In the first method, a CSV file containing a row for each antibody of interest should be provided, which will be automatically converted to a dataset by Orion when uploaded. The file should contain a header with the column contents. Each row should contain a field for a unique identifier, a field for the heavy chain sequence, and a field for the light chain sequence.

The second method requires providing a FASTA file in the appropriate format to the Import Antibody FASTA Files Floe. Multiple Fv fragments can be provided in the FASTA file as long as each entry conforms to the required format. A template for FASTA entries is shown below.

>Bevacizumab_H
EVQLVESGGGLVQPGGSLRLSCAASGYTFTNYGMNWVRQAPGKGLEWVGWINTYTGEPTYAADFKRRFTFSLDTS
KSTAYLQMNSLRAEDTAVYYCAKYPHYYGSSHWYFDVWGQGTLVTVSSASTKGPSVFPLAPSSKSTSGGTAALGC
LVKDYFPEPVTVSWNSGALTSGVHTFPAVLQSSGLYSLSSVVTVPSSSLGTQTYICNVNHKPSNTKVDKKVEPKS
CDKTHT
>Bevacizumab_L
DIQMTQSPSSLSASVGDRVTITCSASQDISNYLNWYQQKPGKAPKVLIYFTSSLHSGVPSRFSGSGSGTDFTLTI
SSLQPEDFATYYCQQYSTVPWTFGQGTKVEIKRTVAAPSVFIFPPSDEQLKSGTASVVCLLNNFYPREAKVQWKV
DNALQSGNSQESVTEQDSKDSTYSLSSTLTLSKADYEKHKVYACEVTHQGLSSPVTKSFNRGEC

Each entry must have two associated sequences: one for the heavy chain indicated by “H” following the antibody ID, and one for the light chain indicated by “L” following the antibody ID. The antibody ID should not contain any underscores.
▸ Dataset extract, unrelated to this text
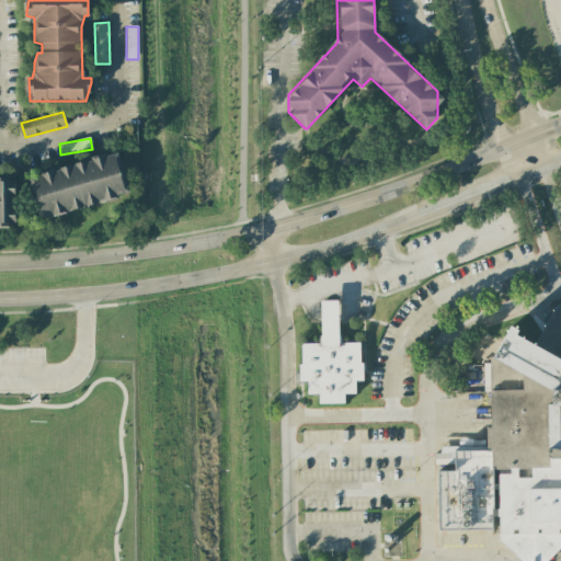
[(32,173),(41,216),(128,197),(119,155),(32,173)]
This FASTA file can then be provided to the Import Antibody FASTA Files Floe to generate an antibody sequence dataset.

Antibody Model Generation

Antibody models can be generated either from sequences of the heavy and light chains or from their experimentally determined structures.

Starting with Sequences

The Antibody Sequences to 3D Models Floe uses machine learning models to generate models from sequences. Sequences in a dataset are provided to generate models for antibodies. The method requires a dataset which contains a unique identifier, the heavy chain sequence, and the light chain sequence of each antibody of interest. This information must be provided to the Antibody Name Field, VH Sequence, and VL Sequence parameters, respectively. This dataset can be generated using the methods discussed above.
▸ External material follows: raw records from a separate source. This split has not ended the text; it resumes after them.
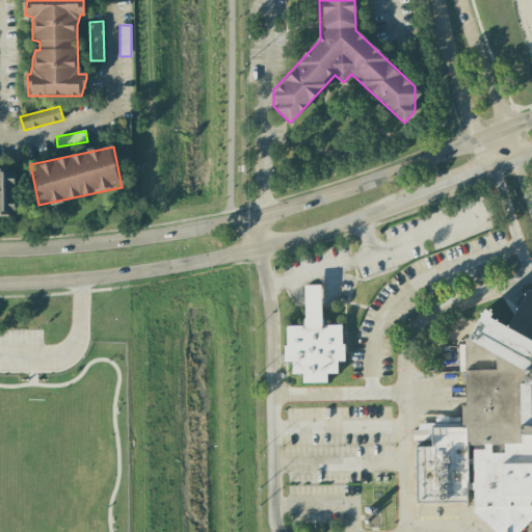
[(0,214),(16,214),(15,170),(0,170),(0,214)]
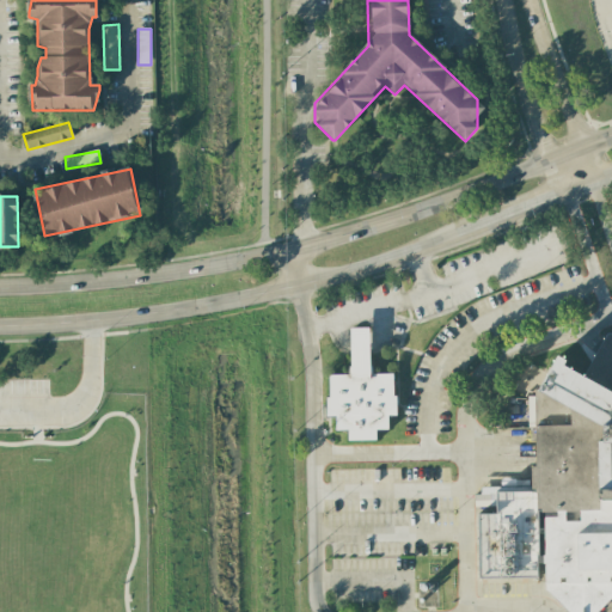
[(369,373),(369,328),(350,329),(350,374),(328,374),(328,417),(335,417),(335,430),(347,430),(347,441),(377,441),(375,429),(389,429),(389,415),(395,415),(395,373),(369,373)]
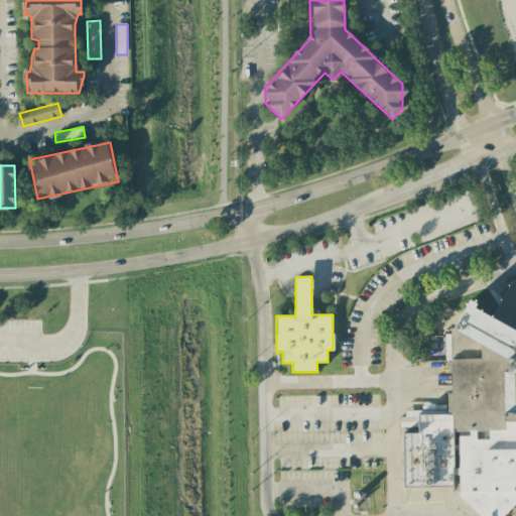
[(479,515),(460,496),(459,434),(453,432),(453,487),(404,489),(403,434),(418,433),(418,415),(448,415),(447,394),(452,394),(449,328),(457,328),(471,302),(479,306),(477,310),(492,318),(513,281),(515,281),(515,506),(505,515),(479,515)]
Sequence to structure dataset input

Figure 1. Providing sequences as a dataset.

Starting with Experimental Structures

The Antibody Experimental Structure Prep Floe can be provided structures or PDB codes of antibodies to generate models useful for downstream applications. This is important, as experimental structures by themselves cannot always be used by other tools and have to be prepared first. Moreover, this floe can add appropriate annotations to the antibody Fv region, fill in missing loops, and analyze the surface.

Structures can be provided to the floe using the following two methods.

  • Choosing or uploading the structure file

  • Providing PDB codes for the relevant structures

The first method requires the structure file to be in PDB or MMCIF format. It is also possible to provide an electron density map (MTZ) file with the associated structure file if it is available.

Experimental to model file input

Figure 2. Providing structure and electron density map files. Electron density map files are optional.

The second method requires entering the relevant structure PDB codes into the PDB Codes to Prepare parameter. The PDB codes should be separated by commas.

Experimental to model PDB input

Figure 3. Providing PDB code(s).

Once the structures have been provided, loop builder parameters can be set to build missing loops and to build missing tails.

Modeling Results

The results of these floes can be visualized in the 3D Viewer. By default, these floes also add surface patches to the models and convey information about surface properties. More information on the surface patches can be found in the Understanding Patches tutorial.

The modeling results for these antibodies also provide metrics for developability based on guidelines from therapeutic antibody profiling [Raybould-2019]. They consist of the following metrics.

  • Total CDR length

  • Patches of Surface Hydrophobicity (PSH), CDR vicinity

  • Patches of Positive Charge (PPC), CDR vicinity

  • Patches of Negative Charge (PNC), PNC, CDR vicinity

  • Structural Fv Charge Symmetry Parameter (SFvCSP)

Based on the thresholds defined by Raybould et al. counts of amber and red flags are added to the modeling results to highlight the developability risk.